An important part of working with the Unix shell is processing text directly from command line. We've done a bit of this, but Chapter 20 introduces a few more interesting tools.

The text tools can be used to create reports, generate HTML, or even send email messages, frequently using temp files to hold intermediate results.

  1. cat (again)
    1. The -A option to show unprintable characters.
    2. -n prints line numbers.
    3. -s suppresses blank lines.
  2. sort offers much control over how sorting is performed.
    1. -f ignore case.
    2. -r reverse.
    3. -t to specify a character (other than spaces) to separate fields.
    4. -k to specify a sort fields.
      1. Specify a range of field numbers which form the key. One-based.
      2. May specify multiple -k's to sort on multiple keys.
    5. -u remove duplicate lines.
  3. uniq filters out duplicates in a sorted stream, much like using the -u option to sort.

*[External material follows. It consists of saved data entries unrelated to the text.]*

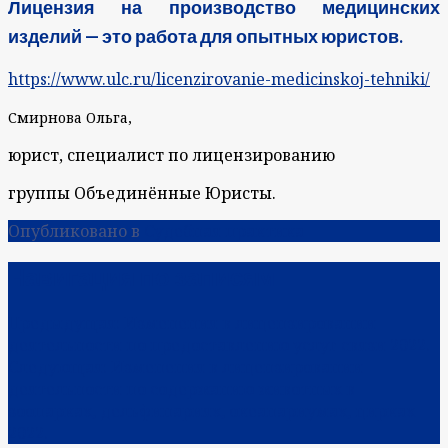
Лицензия на производство медицинских
изделий — это работа для опытных юристов.
https://www.ulc.ru/licenzirovanie-medicinskoj-tehniki/
Смирнова Ольга,
юрист, специалист по лицензированию
группы Объединённые Юристы.
Опубликовано в
Судебная практика
Навигация по записям
Предыдущая:
Изменения в лицензировании
деятельности по предоставлению услуг связи 2022.
Следующая:
Изменения в лицензировании
деятельности по содержанию животных в
зоопарках, дельфинариях, океанариумах, цирках
2022.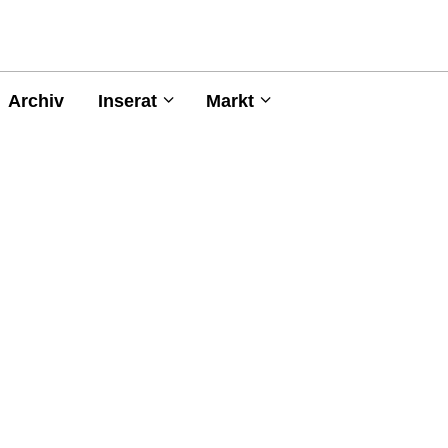
Archiv
Inserat
Markt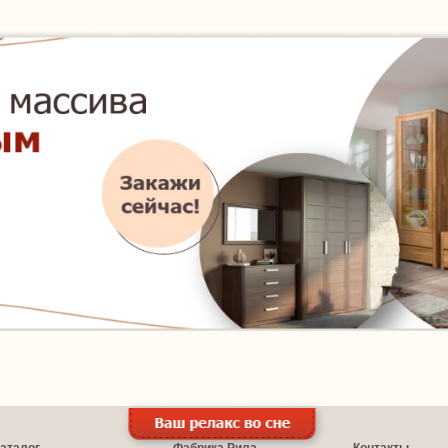
аталог
Фабрика Рила
Контакты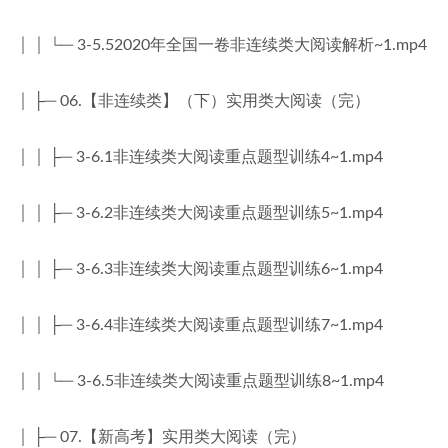
│ │ └─ 3-5.52020年全国一卷非连续类大阅读解析~1.mp4
│ ├─ 06.【非连续类】（下）实用类大阅读（完）
│ │ ├─ 3-6.1非连续类大阅读重点题型训练4~1.mp4
│ │ ├─ 3-6.2非连续类大阅读重点题型训练5~1.mp4
│ │ ├─ 3-6.3非连续类大阅读重点题型训练6~1.mp4
│ │ ├─ 3-6.4非连续类大阅读重点题型训练7~1.mp4
│ │ └─ 3-6.5非连续类大阅读重点题型训练8~1.mp4
│ ├─ 07.【新高考】实用类大阅读（完）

  4. cut removes a part of each line.
    1. Use -c to select a list of character ranges.
    2. Use -f to select a list of fields.
    3. Fields separated by tab, or use -d.

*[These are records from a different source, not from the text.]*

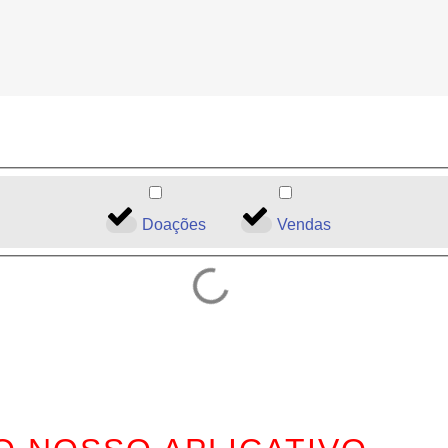
Doações
Vendas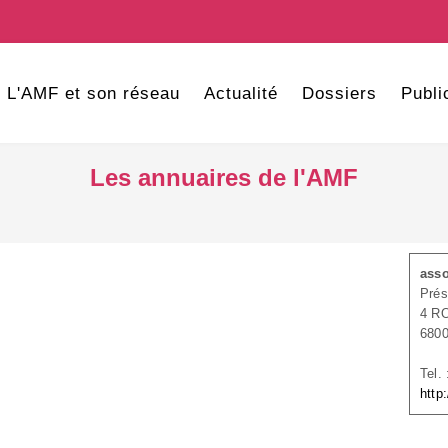
L'AMF et son réseau
Actualité
Dossiers
Publi
Les annuaires de l'AMF
asso
Prés
4 R
680
Tel.
http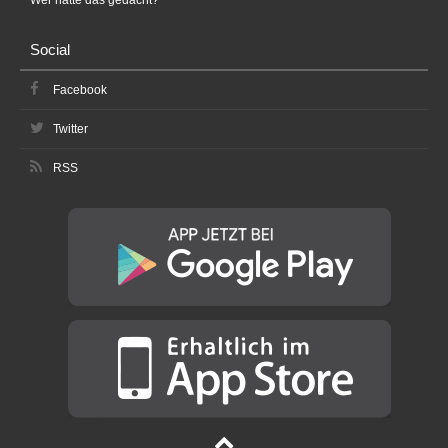
Wer hätte das gedacht?
Social
Facebook
Twitter
RSS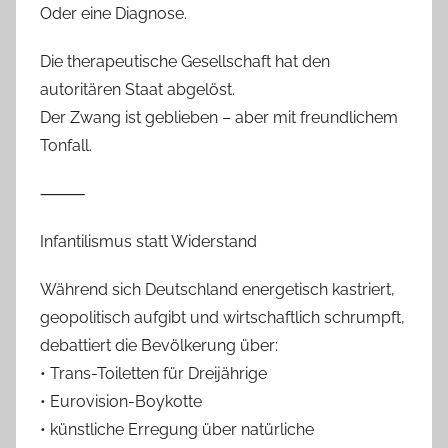
Oder eine Diagnose.
Die therapeutische Gesellschaft hat den
autoritären Staat abgelöst.
Der Zwang ist geblieben – aber mit freundlichem
Tonfall.
⸻
Infantilismus statt Widerstand
Während sich Deutschland energetisch kastriert,
geopolitisch aufgibt und wirtschaftlich schrumpft,
debattiert die Bevölkerung über:
• Trans-Toiletten für Dreijährige
• Eurovision-Boykotte
• künstliche Erregung über natürliche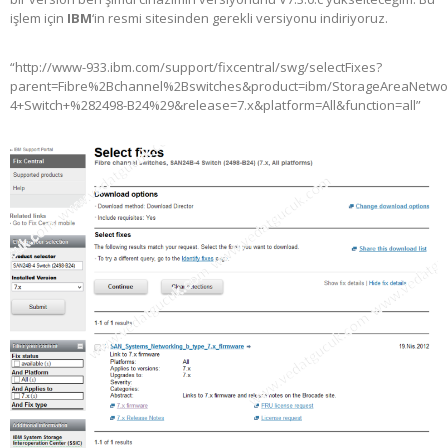
işlem için
IBM
‘in resmi sitesinden gerekli versiyonu indiriyoruz.
“http://www-933.ibm.com/support/fixcentral/swg/selectFixes?
parent=Fibre%2Bchannel%2Bswitches&product=ibm/StorageAreaNetwo
4+Switch+%282498-B24%29&release=7.x&platform=All&function=all”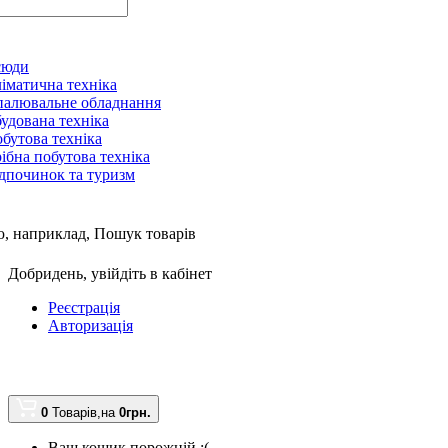
сюди
іматична техніка
алювальне обладнання
удована техніка
бутова техніка
ібна побутова техніка
дпочинок та туризм
, наприклад,
Пошук товарів
Добридень,
увійдіть в кабінет
Реєстрація
Авторизація
0
Товарів,
на
0грн.
Ваш кошик порожній :(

    4. Often useful with pipes to perform separate cuts of different type.
    5. last | egrep -v '^wtmp begins|^reboot' | cut -c 1-9,23-37 | sort -u
  5. paste will combine lines from two files in pairs.
  6. join will combine lines based on a common field, modeled on a database join. Works on two files sorted on the join field.
    1. Fields specified in ways similar to sort and cut.
    2. Joins on first field by default.
    3. Files must be sorted on the join field (so maybe it's more of a merge).
  7. tr translate — character substitution.
    1. Lowercase letters: tr A-Z a-z < file.txt
    2. -d option deletes characters instead of replacing them.
    3. -s option will compress runs to a single.
    last | egrep -v '^wtmp begins|^reboot' | cut -c 1-9,23-37 | sort -u > tmp1 sort -t : -k 1 /etc/passwd | cut -d : -f 1,5 | tr : ' ' > tmp2 join tmp1 tmp2
  8. comm compares the lines of two sorted files. Makes three columns for those lines appearing in one, the other, or both.
  9. diff compare two (usually similar) files and summarize differences.
    1. Most often used with the -u option to display context format.
    2. Often used to inspect two different versions of a program.
  10. patch apply a diff to one version to reproduce the other.
    1. A way to store or transmit changes.
    2. Software source updates are sometimes distributed as diffs.
  11. sed stream editor. Various commands.